そしてここにはあまりいないはずの、サラマンダー、ウンディーネ、ドライアド。
来てくれたんだね。ありがとう。
緑の光がすべて精霊に変わり。
彼らに少しの緊張が走る。
ボクの後ろから……赤服の紳士が現れたからだろう。
ボクが唯一契約している、サンドマンの新しき王。サンディ四世。
━━━━『指揮は 君が 執れ』
━━━━『御意。我が君』
それは大仰じゃないかね、四世。
彼らの言葉は、名前以外はノイズのように聞こえるが。
そのノイズ自体も、解析済みだ。内容はちゃんとわかる。
彼はボクの前に進み出ると、手を数度叩いた。
精霊たちが、砂の紳士に注目する。
彼が両腕を緩やかに振るうと。
精霊たちが、舞い始めた。
幻想的で、蠱惑的な光景。
その中で削れていく、岩。
熱せられ、風化させられ、抉られ、静かに消えていく。
「馬鹿な、魔石が!?」
上の方から声がした。特等席の誰かだな?
だが残念。精霊魔法は、彼らの力を借りるだけだが。
これは、彼らに力を与えているんだ。
精霊が己が力を振るうとは……こういうものなのだよ。
サンライトビリオンが本当に不壊なのは、よりにもよって巨大魔石の中に金の精霊がいるから。

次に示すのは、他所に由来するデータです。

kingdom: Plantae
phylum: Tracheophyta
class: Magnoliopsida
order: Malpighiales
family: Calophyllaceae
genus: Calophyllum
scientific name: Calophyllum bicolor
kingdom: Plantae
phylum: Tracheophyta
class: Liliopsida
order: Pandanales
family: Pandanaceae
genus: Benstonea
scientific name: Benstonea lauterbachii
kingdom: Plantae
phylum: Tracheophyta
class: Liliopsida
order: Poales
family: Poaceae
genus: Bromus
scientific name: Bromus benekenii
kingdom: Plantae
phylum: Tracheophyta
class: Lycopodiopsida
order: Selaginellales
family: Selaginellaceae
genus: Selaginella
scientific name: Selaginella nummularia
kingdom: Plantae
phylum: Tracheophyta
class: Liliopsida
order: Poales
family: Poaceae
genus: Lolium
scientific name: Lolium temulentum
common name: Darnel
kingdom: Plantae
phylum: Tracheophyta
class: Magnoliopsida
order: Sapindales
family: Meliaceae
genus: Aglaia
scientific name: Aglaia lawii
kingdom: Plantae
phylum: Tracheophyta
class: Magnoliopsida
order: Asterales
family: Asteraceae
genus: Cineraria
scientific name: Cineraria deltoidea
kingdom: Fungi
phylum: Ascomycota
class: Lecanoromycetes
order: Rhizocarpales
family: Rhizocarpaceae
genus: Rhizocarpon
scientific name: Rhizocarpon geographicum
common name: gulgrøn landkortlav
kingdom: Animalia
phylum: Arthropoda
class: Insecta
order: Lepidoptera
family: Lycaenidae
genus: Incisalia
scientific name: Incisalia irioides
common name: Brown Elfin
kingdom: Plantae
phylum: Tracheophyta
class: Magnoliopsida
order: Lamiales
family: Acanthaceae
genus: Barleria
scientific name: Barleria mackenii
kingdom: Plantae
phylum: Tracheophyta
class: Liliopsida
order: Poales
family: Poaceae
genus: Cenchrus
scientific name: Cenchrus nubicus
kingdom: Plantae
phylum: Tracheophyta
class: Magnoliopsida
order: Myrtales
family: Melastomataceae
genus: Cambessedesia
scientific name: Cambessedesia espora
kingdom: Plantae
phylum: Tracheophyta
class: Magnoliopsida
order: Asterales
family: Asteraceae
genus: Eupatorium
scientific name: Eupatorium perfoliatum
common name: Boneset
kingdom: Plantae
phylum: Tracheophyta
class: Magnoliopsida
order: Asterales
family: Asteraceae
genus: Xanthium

大きさによってその硬度が変わる魔石、その巨大な一つ岩だとしても。
世界に否と言われたら、消えるしかない。
三節忌み名……精霊王の召喚も、これと同系統の力だ。
だから強いんだよね、忌み名持ちは。
必ずしも、何でも壊せるわけじゃないけど。
アリサとマドカは、この精霊の力が歪んで表れている体質だった。
極まれば、本当に精霊に等しい力が振るえるようになるだろう。
見ているね?二人とも。
きっと君たちも、ここに辿り着く。
精霊たちの舞が続く。
ゆっくりゆっくりと岩が細り。
一方で、使命を果たした精霊たちは帰っていく。
精霊がいなくなり、岩が一本の棒のようになったところで。
紳士が振り返り、ボクを見た。
ボクは頷く。
彼は帽子をとって。
一陣の嵐となった。
赤砂の嵐は、岩を飲み込み、すり潰し。
風と砂が晴れた後には。
何も残らなかった。
――――終幕だ。
スカートじゃないのが。不服だが。
ボクは、左足を大きく回すように引き。
裾をつまむように、両手を添え。
深く深く、頭を垂れた。
…………おや。
意外に大きな、拍手が聞こえる。
精霊語。
精霊を顕現させる具体的方法。
新たな魔力の抽出手段と、魔導行使方法。
スポンサーの皆々様。
パンドラ謹製の、新しい魔法の姿。